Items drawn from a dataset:
════════

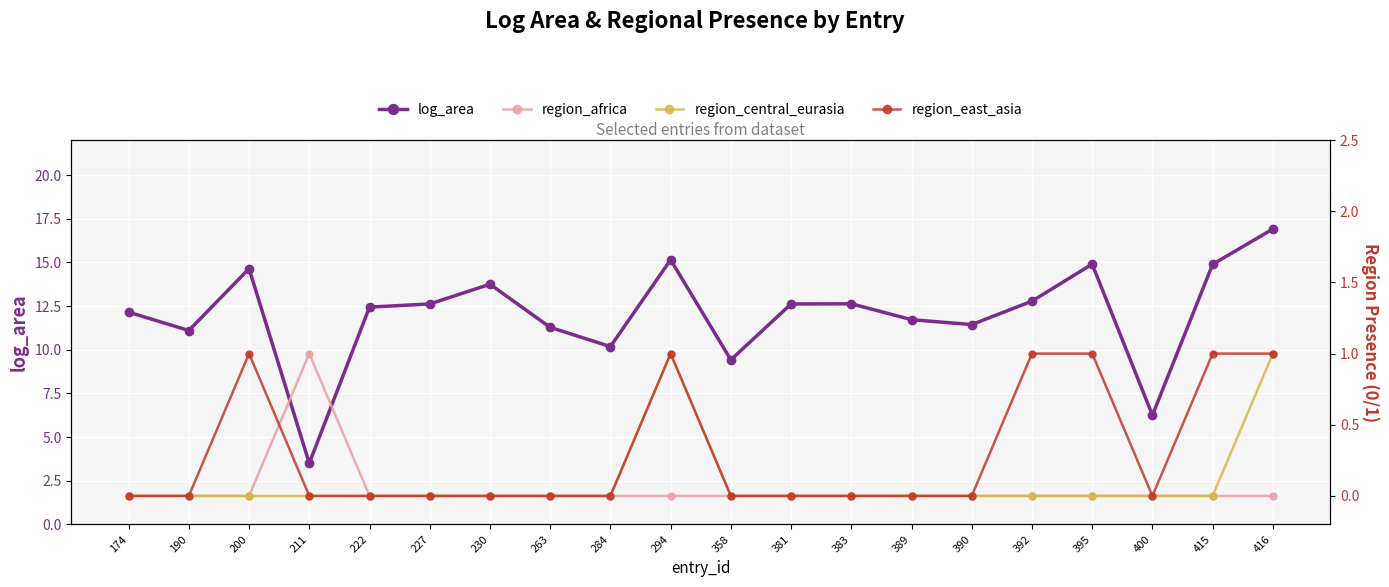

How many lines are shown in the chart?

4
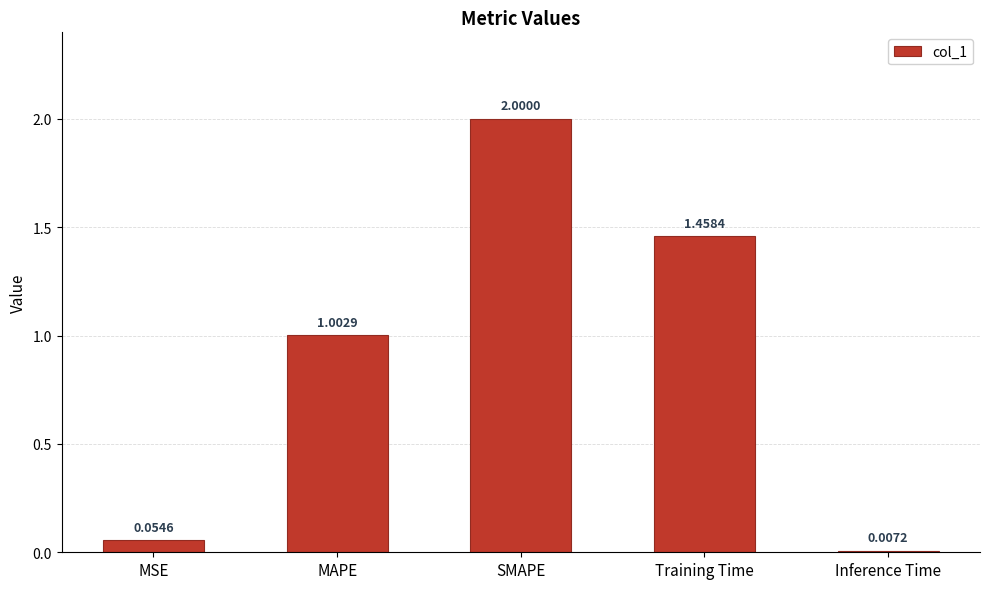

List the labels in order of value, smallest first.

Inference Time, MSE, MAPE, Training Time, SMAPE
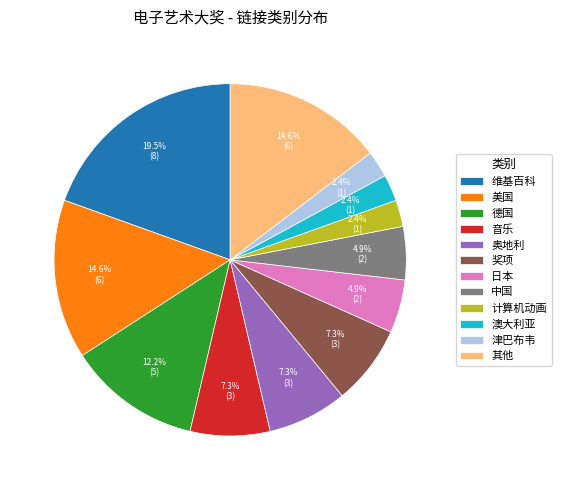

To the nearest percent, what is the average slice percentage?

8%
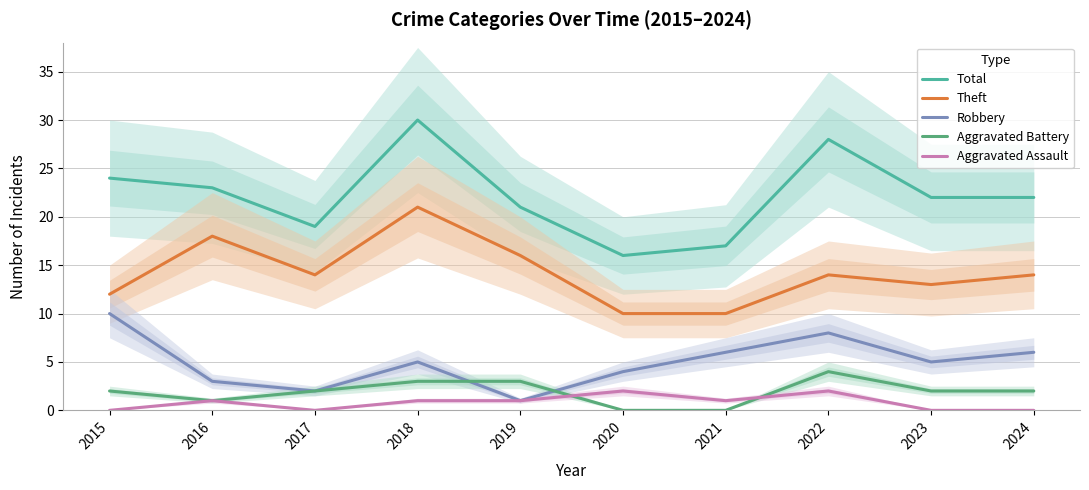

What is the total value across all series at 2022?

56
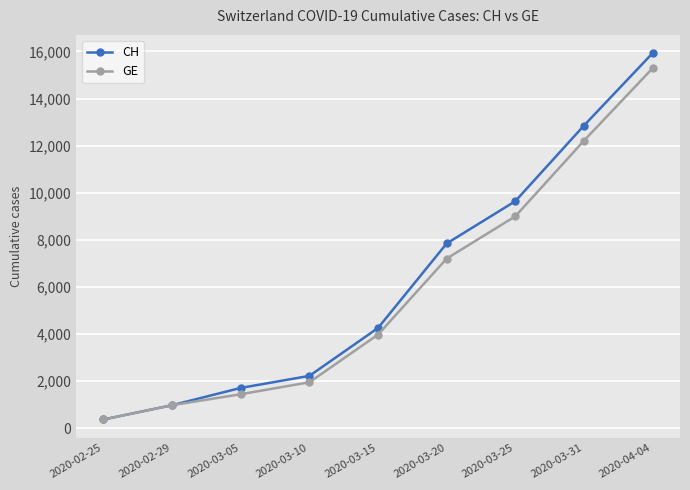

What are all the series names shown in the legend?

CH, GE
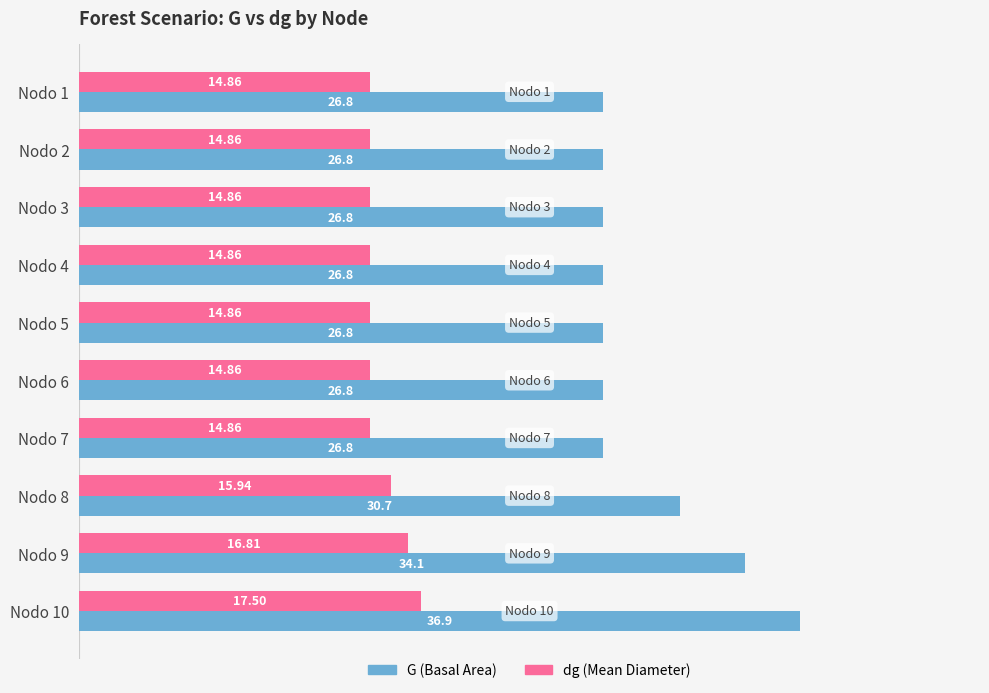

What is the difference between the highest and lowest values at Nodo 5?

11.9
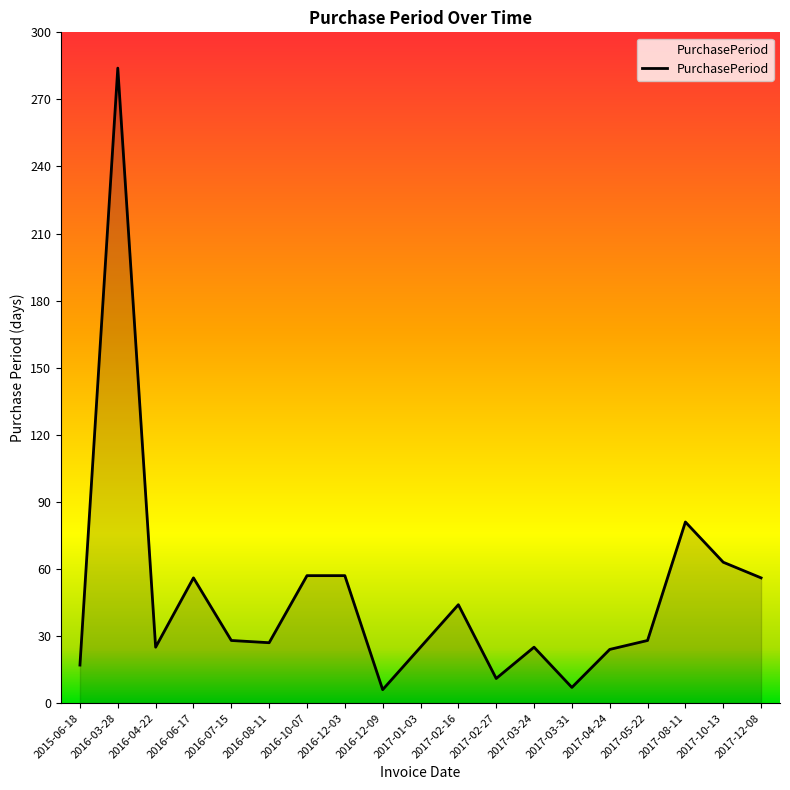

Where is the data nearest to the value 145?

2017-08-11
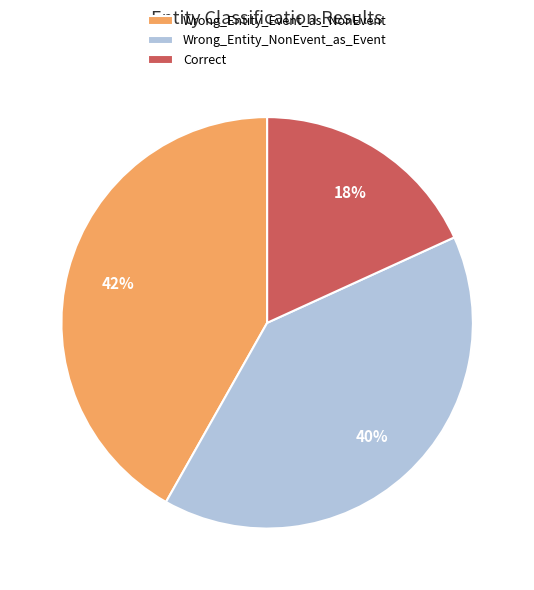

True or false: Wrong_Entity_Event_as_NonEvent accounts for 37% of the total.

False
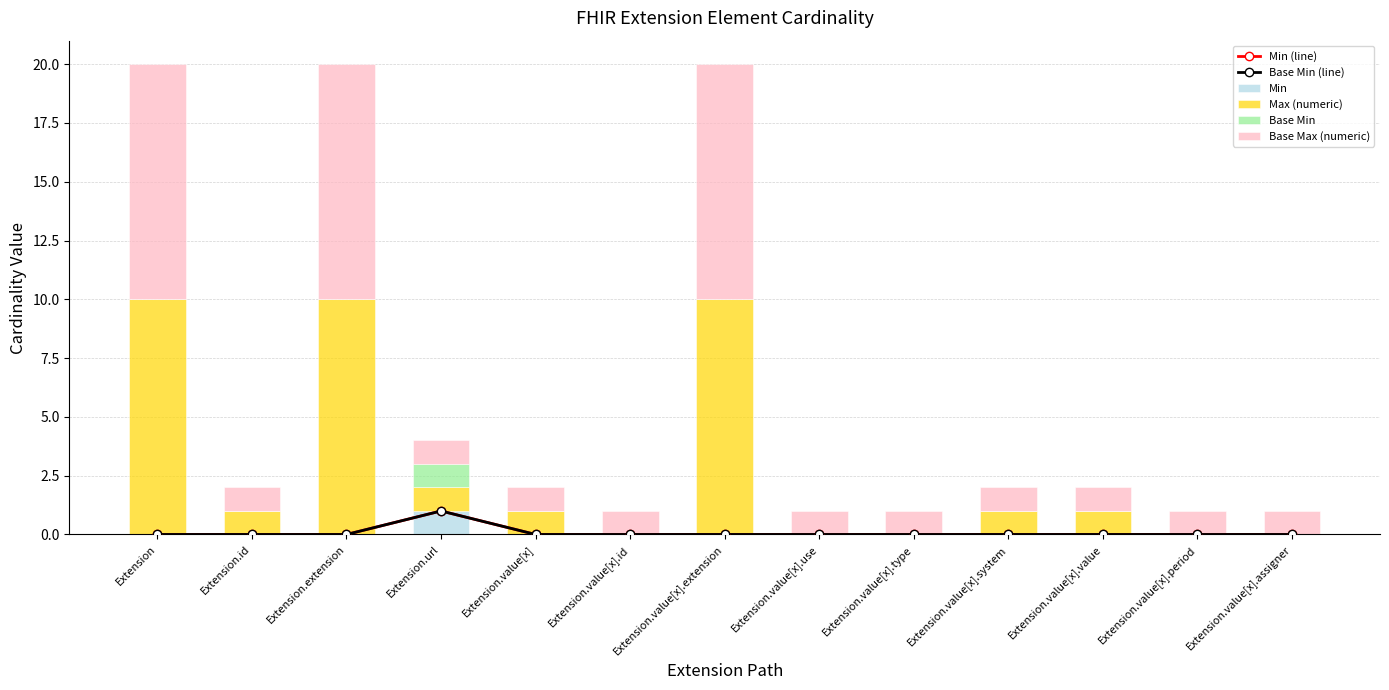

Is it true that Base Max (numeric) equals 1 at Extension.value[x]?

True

════════

_Instructions to follow_
Copy all of the items above word for word, but leave out the pictures.

_Your response_
How many lines are shown in the chart?

4

List the labels in order of value, smallest first.

Inference Time, MSE, MAPE, Training Time, SMAPE

To the nearest percent, what is the average slice percentage?

8%

What is the total value across all series at 2022?

56

What are all the series names shown in the legend?

CH, GE

What is the difference between the highest and lowest values at Nodo 5?

11.9

Where is the data nearest to the value 145?

2017-08-11

True or false: Wrong_Entity_Event_as_NonEvent accounts for 37% of the total.

False

Is it true that Base Max (numeric) equals 1 at Extension.value[x]?

True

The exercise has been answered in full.